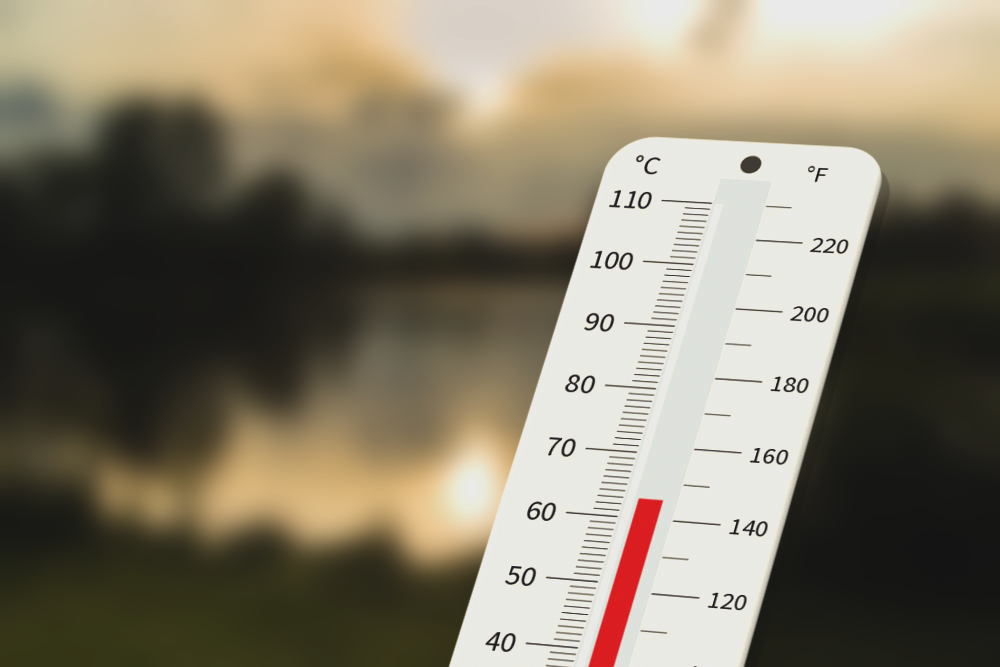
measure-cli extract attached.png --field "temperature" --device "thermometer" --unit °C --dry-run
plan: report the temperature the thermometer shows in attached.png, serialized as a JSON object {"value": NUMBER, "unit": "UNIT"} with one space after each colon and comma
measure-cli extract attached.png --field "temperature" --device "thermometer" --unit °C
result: {"value": 63, "unit": "°C"}
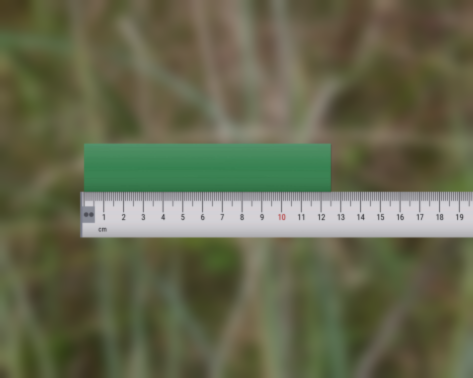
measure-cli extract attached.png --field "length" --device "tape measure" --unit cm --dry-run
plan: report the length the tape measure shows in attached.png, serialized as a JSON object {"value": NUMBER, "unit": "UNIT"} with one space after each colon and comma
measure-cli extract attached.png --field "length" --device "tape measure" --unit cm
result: {"value": 12.5, "unit": "cm"}
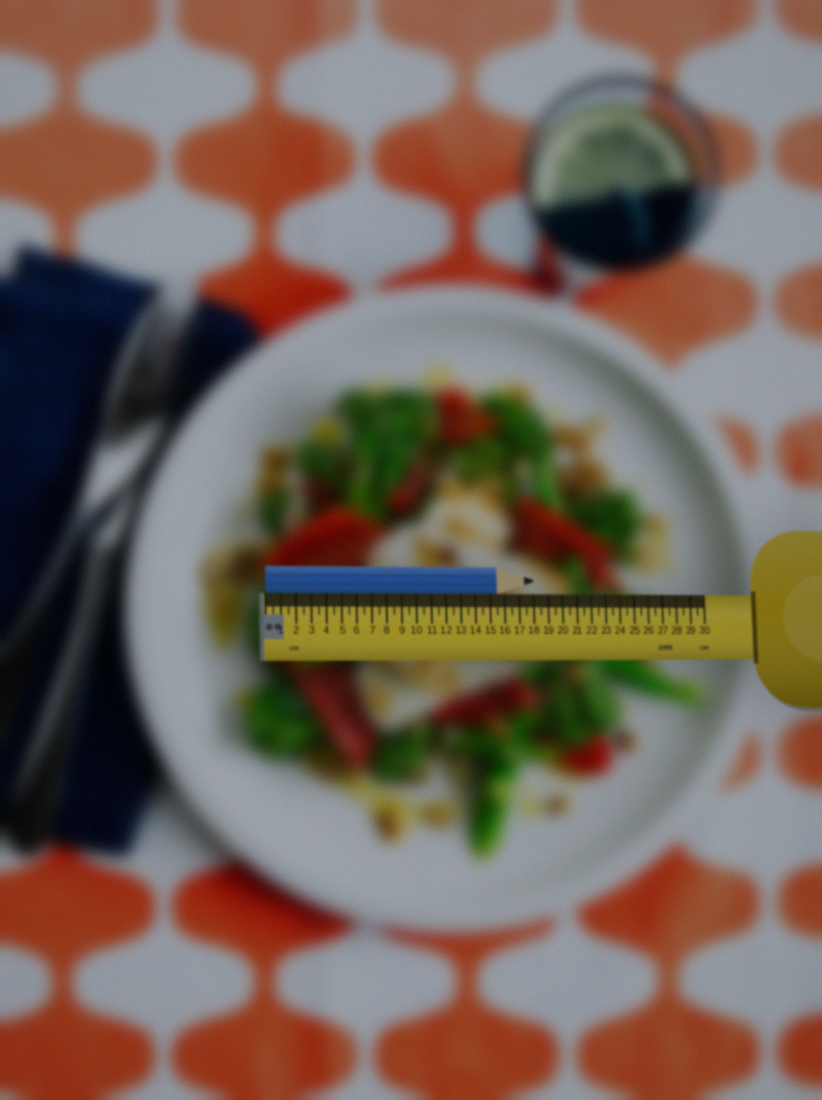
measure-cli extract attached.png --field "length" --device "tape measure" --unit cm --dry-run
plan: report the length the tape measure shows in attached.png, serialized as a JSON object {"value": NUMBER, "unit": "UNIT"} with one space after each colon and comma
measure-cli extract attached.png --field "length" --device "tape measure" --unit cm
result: {"value": 18, "unit": "cm"}
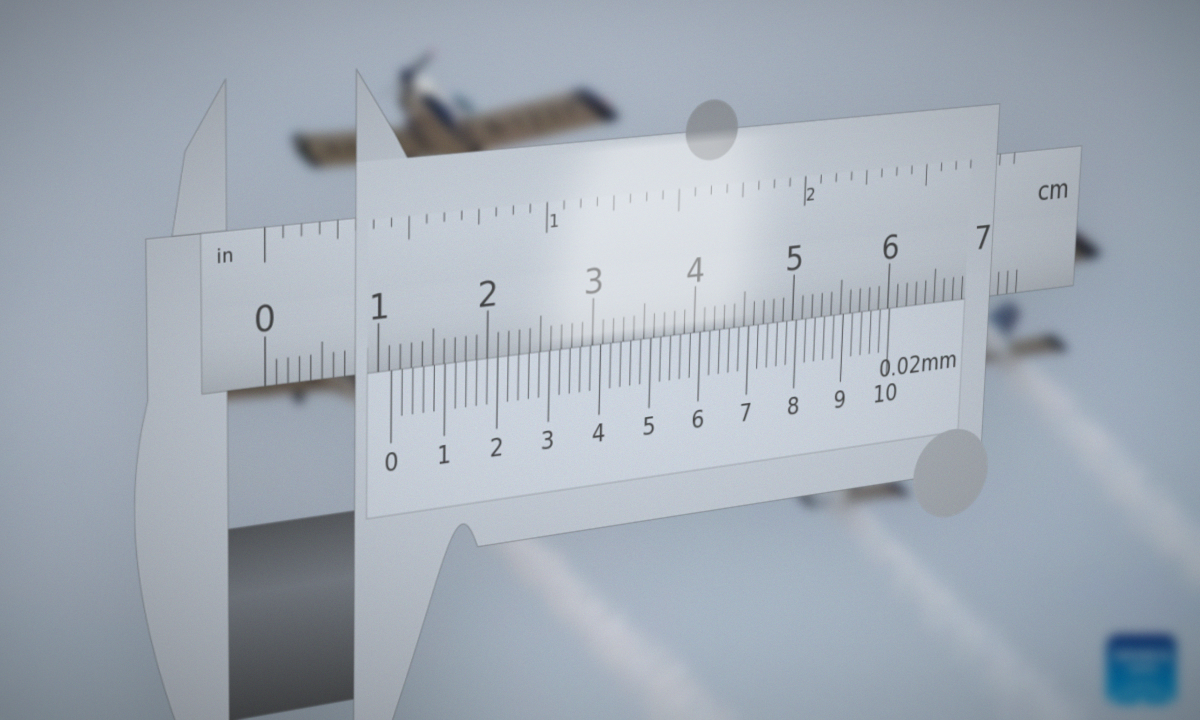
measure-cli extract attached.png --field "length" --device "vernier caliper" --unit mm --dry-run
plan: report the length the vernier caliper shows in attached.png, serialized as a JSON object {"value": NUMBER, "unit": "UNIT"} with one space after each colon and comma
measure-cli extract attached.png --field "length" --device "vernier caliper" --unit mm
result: {"value": 11.2, "unit": "mm"}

Assignment
Copy every row above word for word, leaving out the pictures.

Solution to this problem
measure-cli extract attached.png --field "temperature" --device "thermometer" --unit °C --dry-run
plan: report the temperature the thermometer shows in attached.png, serialized as a JSON object {"value": NUMBER, "unit": "UNIT"} with one space after each colon and comma
measure-cli extract attached.png --field "temperature" --device "thermometer" --unit °C
result: {"value": 63, "unit": "°C"}
measure-cli extract attached.png --field "length" --device "tape measure" --unit cm --dry-run
plan: report the length the tape measure shows in attached.png, serialized as a JSON object {"value": NUMBER, "unit": "UNIT"} with one space after each colon and comma
measure-cli extract attached.png --field "length" --device "tape measure" --unit cm
result: {"value": 12.5, "unit": "cm"}
measure-cli extract attached.png --field "length" --device "tape measure" --unit cm --dry-run
plan: report the length the tape measure shows in attached.png, serialized as a JSON object {"value": NUMBER, "unit": "UNIT"} with one space after each colon and comma
measure-cli extract attached.png --field "length" --device "tape measure" --unit cm
result: {"value": 18, "unit": "cm"}
measure-cli extract attached.png --field "length" --device "vernier caliper" --unit mm --dry-run
plan: report the length the vernier caliper shows in attached.png, serialized as a JSON object {"value": NUMBER, "unit": "UNIT"} with one space after each colon and comma
measure-cli extract attached.png --field "length" --device "vernier caliper" --unit mm
result: {"value": 11.2, "unit": "mm"}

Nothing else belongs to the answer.